[TEXTE DU DOCUMENT]
□ □ □ □ □
LE DÉFI DU LIVRE DE MORMON
Marcel Kahne
Au printemps de 1820, un jeune garçon du nom de Joseph Smith avait une
vision dans laquelle Dieu le Père et son Fils, Jésus-Christ, le
chargeaient de rétablir l’Évangile et l’Église du Christ. Des visions,
d’autres en ont eu. Le propre des visions, c’est qu’elles sont
personnelles et que les autres n’ont aucun moyen de savoir si elles ont
vraiment eu lieu ou si elles ne sont que le produit de l’imagination… ou
d’une volonté d’escroquer son entourage.
L’idéal serait donc de disposer d’un résultat concret de la vision, de
quelque chose qui soit de nature à emporter la conviction de ceux qui
n’ont pas vu. Dans le cas de Joseph Smith, c’est incontestablement le
Livre de Mormon.
Qu’est-ce que le Livre de Mormon ? C’est essentiellement l’histoire de
deux familles israélites parties de Jérusalem vers 600 av. J.-C., qui
traversèrent l’océan pour aboutir sur le continent américain. Le livre est
un abrégé de l’histoire religieuse des descendants de ces deux familles au
cours d’une période de mille ans avec, comme point culminant, l’apparition
du Christ parmi eux après sa résurrection en Terre Sainte.
Histoire invraisemblable ? À chacun d’en juger, mais nous recommandons de
ne le faire qu’en connaissance de cause et pas en fonction des idées
toutes faites que chacun de nous véhicule. D’une manière générale, il est
absurde d’émettre une opinion sur un sujet que l’on n’a pas approfondi. Ce
le serait d’autant plus ici que l’enjeu est de taille : Si Dieu est
vraiment apparu à Joseph Smith, c’est l’événement le plus important qui se
soit produit ici-bas depuis la résurrection du Christ. Il touche à notre
destinée éternelle et qu’y a-t-il de plus important que cela ?
Les quatre types de défis
Le premier défi se trouve dans le texte du Livre de Mormon lui-même, dans
Moroni 10:4-5. Le deuxième est celui de témoins extérieurs au livre. Le
troisième est le témoignage d’Emma, femme du prophète. Le quatrième est
d’ordre scientifique. Nous allons examiner chacun de ceux-ci en détail.
1. Le défi de Moroni 10:4-5
« Et lorsque vous recevrez ces choses, je vous exhorte à demander à Dieu,
le Père éternel, au nom du Christ, si ces choses ne sont pas vraies; et si
vous demandez d'un cœur sincère, avec une intention réelle, ayant foi au
Christ, il vous en manifestera la vérité par le pouvoir du Saint-Esprit.
Et par le pouvoir du Saint-Esprit, vous pouvez connaître la vérité de
toutes choses. »
C’est, de loin, le défi le plus important. Tout ce qui vient des hommes
est sujet à contestation, à mise en doute. Mais le témoignage du
Saint-Esprit ne laisse la place à aucun doute et est indélébile.
L’invitation du Livre de Mormon est simple : « Lisez et demandez à Dieu si
c’est vrai. Si votre demande est sincère, la réponse vous parviendra d’une
manière telle qu’il n’y aura plus de discussion possible. » Très nombreux
sont ceux qui ont fait cette expérience, qui les a ancrés dans la vérité.
□ □ □ □ □
[DOCUMENTS FOURNIS]
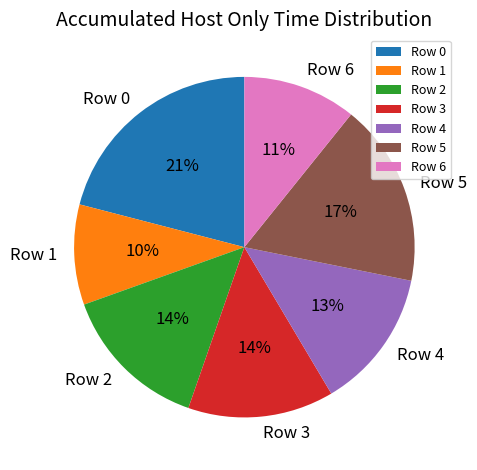

Do Row 4 and Row 5 together represent more than half of the pie?

No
□ □ □ □ □
[CONSIGNES]
a) Recopiez le passage du texte sur le Livre de Mormon en commençant par « Histoire invraisemblable ? » et en allant jusqu'à « important que cela ? ».
b) Écrivez la suite du texte sur le Livre de Mormon en reprenant juste après sa dernière phrase.

[RÉPONSES]
a)
Histoire invraisemblable ? À chacun d’en juger, mais nous recommandons de
ne le faire qu’en connaissance de cause et pas en fonction des idées
toutes faites que chacun de nous véhicule. D’une manière générale, il est
absurde d’émettre une opinion sur un sujet que l’on n’a pas approfondi. Ce
le serait d’autant plus ici que l’enjeu est de taille : Si Dieu est
vraiment apparu à Joseph Smith, c’est l’événement le plus important qui se
soit produit ici-bas depuis la résurrection du Christ. Il touche à notre
destinée éternelle et qu’y a-t-il de plus important que cela ?

b)
2. Les trois et les huit témoins
Au début de chaque exemplaire du Livre de Mormon se trouvent deux textes
intitulés respectivement Témoignage de trois témoins et Témoignage de huit
témoins. Ces deux témoignages se renforcent mutuellement. Pendant qu’il
détenait les plaques du Livre de Mormon, Joseph Smith ne fut autorisé à
les montrer à personne, peut-être pour éviter des témoignages
contradictoires. Les trois témoins ont vu les plaques dans une vision
glorieuse, dans laquelle un ange les leur a montrées tandis que la voix de
Dieu leur commandait d’en témoigner au monde. Les huit témoins, de leur
côté, ont vu les plaques dans une situation normale, dans laquelle Joseph
Smith les leur a montrées. Ils ont pu les toucher et les soupeser.
Sans le témoignage des huit, on aurait pu dire que les trois avaient eu
une hallucination ; sans le témoignage des trois, on aurait pu dire que
les plaques n’avaient rien de surnaturel.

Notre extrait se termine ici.